• _Exercise_
Rewrite every line of the material below as a numbered list, skipping any blank lines. Leave the pictures out of your answer.
________
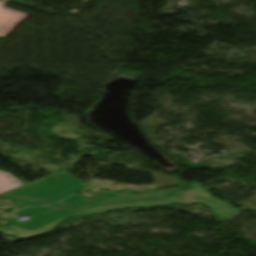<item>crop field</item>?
Wrapping results in <instances>:
<instances>
[{
    "mask_svg": "<svg viewBox=\"0 0 256 256\" xmlns=\"http://www.w3.org/2000/svg\"><path fill=\"white\" fill-rule=\"evenodd\" d=\"M5 3L7 1H0V38L5 37L14 28L13 26L26 16V14L3 8Z\"/></svg>",
    "mask_w": 256,
    "mask_h": 256,
    "instance_id": "crop-field-3",
    "label": "crop field"
},
{
    "mask_svg": "<svg viewBox=\"0 0 256 256\" xmlns=\"http://www.w3.org/2000/svg\"><path fill=\"white\" fill-rule=\"evenodd\" d=\"M174 189L176 188L163 189L144 195H134L130 193V190H125L122 194L102 192L101 195L94 200H86L83 197L75 194L69 198L64 199L58 204L37 208H25L17 211L16 215H29L32 218L25 224H21L17 222L16 219L10 218L8 219L9 226L7 228H0V232L6 235L16 236L20 239H26L30 237L45 235L56 225L70 217L98 214L108 210L125 207H150L170 203L190 204L194 202H200L210 207L214 215L222 219H226L233 212L239 211L230 207L228 204L210 196L197 183L187 184L177 189L174 194L169 197L80 210L84 208L167 195L172 193Z\"/></svg>",
    "mask_w": 256,
    "mask_h": 256,
    "instance_id": "crop-field-1",
    "label": "crop field"
},
{
    "mask_svg": "<svg viewBox=\"0 0 256 256\" xmlns=\"http://www.w3.org/2000/svg\"><path fill=\"white\" fill-rule=\"evenodd\" d=\"M86 186V184L60 171L33 183L2 193L0 197L19 202L25 206H35L57 202Z\"/></svg>",
    "mask_w": 256,
    "mask_h": 256,
    "instance_id": "crop-field-2",
    "label": "crop field"
},
{
    "mask_svg": "<svg viewBox=\"0 0 256 256\" xmlns=\"http://www.w3.org/2000/svg\"><path fill=\"white\" fill-rule=\"evenodd\" d=\"M22 185L13 175L0 170V193Z\"/></svg>",
    "mask_w": 256,
    "mask_h": 256,
    "instance_id": "crop-field-4",
    "label": "crop field"
}]
</instances>
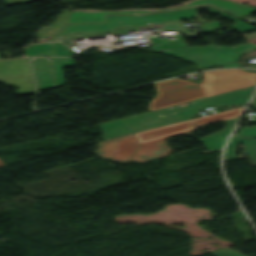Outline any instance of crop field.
<instances>
[{"mask_svg": "<svg viewBox=\"0 0 256 256\" xmlns=\"http://www.w3.org/2000/svg\"><path fill=\"white\" fill-rule=\"evenodd\" d=\"M256 83V69H232L204 72L201 85L179 78L155 83L157 96L149 110L159 109Z\"/></svg>", "mask_w": 256, "mask_h": 256, "instance_id": "obj_1", "label": "crop field"}, {"mask_svg": "<svg viewBox=\"0 0 256 256\" xmlns=\"http://www.w3.org/2000/svg\"><path fill=\"white\" fill-rule=\"evenodd\" d=\"M243 108L244 107L138 132L136 136L140 142V146L130 158V161L144 162L168 156L171 149L168 148L164 141L166 138L173 135H190L196 127L204 123L223 119H238Z\"/></svg>", "mask_w": 256, "mask_h": 256, "instance_id": "obj_2", "label": "crop field"}, {"mask_svg": "<svg viewBox=\"0 0 256 256\" xmlns=\"http://www.w3.org/2000/svg\"><path fill=\"white\" fill-rule=\"evenodd\" d=\"M139 145L134 134L123 137L102 141L98 143V149L93 153L98 156L114 160L116 162L126 163Z\"/></svg>", "mask_w": 256, "mask_h": 256, "instance_id": "obj_3", "label": "crop field"}, {"mask_svg": "<svg viewBox=\"0 0 256 256\" xmlns=\"http://www.w3.org/2000/svg\"><path fill=\"white\" fill-rule=\"evenodd\" d=\"M238 143L245 145L252 164L256 165V139L250 137L232 136L224 152V161L238 158L234 151V146Z\"/></svg>", "mask_w": 256, "mask_h": 256, "instance_id": "obj_4", "label": "crop field"}, {"mask_svg": "<svg viewBox=\"0 0 256 256\" xmlns=\"http://www.w3.org/2000/svg\"><path fill=\"white\" fill-rule=\"evenodd\" d=\"M225 129L221 132L213 133L206 137L199 139L205 143V146L208 150H218L222 149L224 142L226 141L233 125L226 124Z\"/></svg>", "mask_w": 256, "mask_h": 256, "instance_id": "obj_5", "label": "crop field"}, {"mask_svg": "<svg viewBox=\"0 0 256 256\" xmlns=\"http://www.w3.org/2000/svg\"><path fill=\"white\" fill-rule=\"evenodd\" d=\"M0 82H3L9 86L14 85L18 87V89L15 91L19 95L29 94L34 92L31 76L0 79Z\"/></svg>", "mask_w": 256, "mask_h": 256, "instance_id": "obj_6", "label": "crop field"}, {"mask_svg": "<svg viewBox=\"0 0 256 256\" xmlns=\"http://www.w3.org/2000/svg\"><path fill=\"white\" fill-rule=\"evenodd\" d=\"M254 107L256 108V104H254ZM237 135L256 137V126L240 127Z\"/></svg>", "mask_w": 256, "mask_h": 256, "instance_id": "obj_7", "label": "crop field"}, {"mask_svg": "<svg viewBox=\"0 0 256 256\" xmlns=\"http://www.w3.org/2000/svg\"><path fill=\"white\" fill-rule=\"evenodd\" d=\"M210 253H212L214 256H243L242 254L235 252L229 248L212 251Z\"/></svg>", "mask_w": 256, "mask_h": 256, "instance_id": "obj_8", "label": "crop field"}, {"mask_svg": "<svg viewBox=\"0 0 256 256\" xmlns=\"http://www.w3.org/2000/svg\"><path fill=\"white\" fill-rule=\"evenodd\" d=\"M233 66H238L236 62L233 63H228V64H224V65H220L218 67H233Z\"/></svg>", "mask_w": 256, "mask_h": 256, "instance_id": "obj_9", "label": "crop field"}, {"mask_svg": "<svg viewBox=\"0 0 256 256\" xmlns=\"http://www.w3.org/2000/svg\"><path fill=\"white\" fill-rule=\"evenodd\" d=\"M236 120H226V123L235 124Z\"/></svg>", "mask_w": 256, "mask_h": 256, "instance_id": "obj_10", "label": "crop field"}, {"mask_svg": "<svg viewBox=\"0 0 256 256\" xmlns=\"http://www.w3.org/2000/svg\"><path fill=\"white\" fill-rule=\"evenodd\" d=\"M249 67H256V65H253V66H249Z\"/></svg>", "mask_w": 256, "mask_h": 256, "instance_id": "obj_11", "label": "crop field"}]
</instances>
________
• _Exercise answer_
1. <item>crop field</item>?
2. Wrapping results in <instances>:
3. <instances>
4. [{
5.     "mask_svg": "<svg viewBox=\"0 0 256 256\" xmlns=\"http://www.w3.org/2000/svg\"><path fill=\"white\" fill-rule=\"evenodd\" d=\"M5 3L7 1H0V38L5 37L14 28L13 26L26 16V14L3 8Z\"/></svg>",
6.     "mask_w": 256,
7.     "mask_h": 256,
8.     "instance_id": "crop-field-3",
9.     "label": "crop field"
10. },
11. {
12.     "mask_svg": "<svg viewBox=\"0 0 256 256\" xmlns=\"http://www.w3.org/2000/svg\"><path fill=\"white\" fill-rule=\"evenodd\" d=\"M174 189L176 188L163 189L144 195H134L130 193V190H125L122 194L102 192L101 195L94 200H86L83 197L75 194L69 198L64 199L58 204L37 208H25L17 211L16 215H29L32 218L25 224H21L17 222L16 219L10 218L8 219L9 226L7 228H0V232L6 235L16 236L20 239H26L30 237L45 235L56 225L70 217L98 214L108 210L125 207H150L170 203L190 204L194 202H200L210 207L214 215L222 219H226L233 212L239 211L230 207L228 204L210 196L197 183L187 184L177 189L174 194L169 197L80 210L84 208L167 195L172 193Z\"/></svg>",
13.     "mask_w": 256,
14.     "mask_h": 256,
15.     "instance_id": "crop-field-1",
16.     "label": "crop field"
17. },
18. {
19.     "mask_svg": "<svg viewBox=\"0 0 256 256\" xmlns=\"http://www.w3.org/2000/svg\"><path fill=\"white\" fill-rule=\"evenodd\" d=\"M86 186V184L60 171L33 183L2 193L0 197L19 202L25 206H35L57 202Z\"/></svg>",
20.     "mask_w": 256,
21.     "mask_h": 256,
22.     "instance_id": "crop-field-2",
23.     "label": "crop field"
24. },
25. {
26.     "mask_svg": "<svg viewBox=\"0 0 256 256\" xmlns=\"http://www.w3.org/2000/svg\"><path fill=\"white\" fill-rule=\"evenodd\" d=\"M22 185L13 175L0 170V193Z\"/></svg>",
27.     "mask_w": 256,
28.     "mask_h": 256,
29.     "instance_id": "crop-field-4",
30.     "label": "crop field"
31. }]
32. </instances>
33. Outline any instance of crop field.
34. <instances>
35. [{"mask_svg": "<svg viewBox=\"0 0 256 256\" xmlns=\"http://www.w3.org/2000/svg\"><path fill=\"white\" fill-rule=\"evenodd\" d=\"M256 83V69H232L204 72L201 85L179 78L155 83L157 96L149 110L159 109Z\"/></svg>", "mask_w": 256, "mask_h": 256, "instance_id": "obj_1", "label": "crop field"}, {"mask_svg": "<svg viewBox=\"0 0 256 256\" xmlns=\"http://www.w3.org/2000/svg\"><path fill=\"white\" fill-rule=\"evenodd\" d=\"M243 108L244 107L138 132L136 136L140 142V146L130 158V161L144 162L168 156L171 149L168 148L164 141L166 138L173 135H190L196 127L204 123L223 119H238Z\"/></svg>", "mask_w": 256, "mask_h": 256, "instance_id": "obj_2", "label": "crop field"}, {"mask_svg": "<svg viewBox=\"0 0 256 256\" xmlns=\"http://www.w3.org/2000/svg\"><path fill=\"white\" fill-rule=\"evenodd\" d=\"M139 145L134 134L123 137L102 141L98 143V149L93 153L98 156L114 160L116 162L126 163Z\"/></svg>", "mask_w": 256, "mask_h": 256, "instance_id": "obj_3", "label": "crop field"}, {"mask_svg": "<svg viewBox=\"0 0 256 256\" xmlns=\"http://www.w3.org/2000/svg\"><path fill=\"white\" fill-rule=\"evenodd\" d=\"M238 143L245 145L252 164L256 165V139L250 137L232 136L224 152V161L238 158L234 151V146Z\"/></svg>", "mask_w": 256, "mask_h": 256, "instance_id": "obj_4", "label": "crop field"}, {"mask_svg": "<svg viewBox=\"0 0 256 256\" xmlns=\"http://www.w3.org/2000/svg\"><path fill=\"white\" fill-rule=\"evenodd\" d=\"M225 129L221 132L213 133L206 137L199 139L205 143V146L208 150H218L222 149L224 142L226 141L233 125L226 124Z\"/></svg>", "mask_w": 256, "mask_h": 256, "instance_id": "obj_5", "label": "crop field"}, {"mask_svg": "<svg viewBox=\"0 0 256 256\" xmlns=\"http://www.w3.org/2000/svg\"><path fill=\"white\" fill-rule=\"evenodd\" d=\"M0 82H3L9 86L14 85L18 87V89L15 91L19 95L29 94L34 92L31 76L0 79Z\"/></svg>", "mask_w": 256, "mask_h": 256, "instance_id": "obj_6", "label": "crop field"}, {"mask_svg": "<svg viewBox=\"0 0 256 256\" xmlns=\"http://www.w3.org/2000/svg\"><path fill=\"white\" fill-rule=\"evenodd\" d=\"M254 107L256 108V104H254ZM237 135L256 137V126L240 127Z\"/></svg>", "mask_w": 256, "mask_h": 256, "instance_id": "obj_7", "label": "crop field"}, {"mask_svg": "<svg viewBox=\"0 0 256 256\" xmlns=\"http://www.w3.org/2000/svg\"><path fill=\"white\" fill-rule=\"evenodd\" d=\"M210 253H212L214 256H243L242 254L235 252L229 248L212 251Z\"/></svg>", "mask_w": 256, "mask_h": 256, "instance_id": "obj_8", "label": "crop field"}, {"mask_svg": "<svg viewBox=\"0 0 256 256\" xmlns=\"http://www.w3.org/2000/svg\"><path fill=\"white\" fill-rule=\"evenodd\" d=\"M233 66H238L236 62L233 63H228V64H224V65H220L218 67H233Z\"/></svg>", "mask_w": 256, "mask_h": 256, "instance_id": "obj_9", "label": "crop field"}, {"mask_svg": "<svg viewBox=\"0 0 256 256\" xmlns=\"http://www.w3.org/2000/svg\"><path fill=\"white\" fill-rule=\"evenodd\" d=\"M236 120H226V123L235 124Z\"/></svg>", "mask_w": 256, "mask_h": 256, "instance_id": "obj_10", "label": "crop field"}, {"mask_svg": "<svg viewBox=\"0 0 256 256\" xmlns=\"http://www.w3.org/2000/svg\"><path fill=\"white\" fill-rule=\"evenodd\" d=\"M249 67H256V65H253V66H249Z\"/></svg>", "mask_w": 256, "mask_h": 256, "instance_id": "obj_11", "label": "crop field"}]
36. </instances>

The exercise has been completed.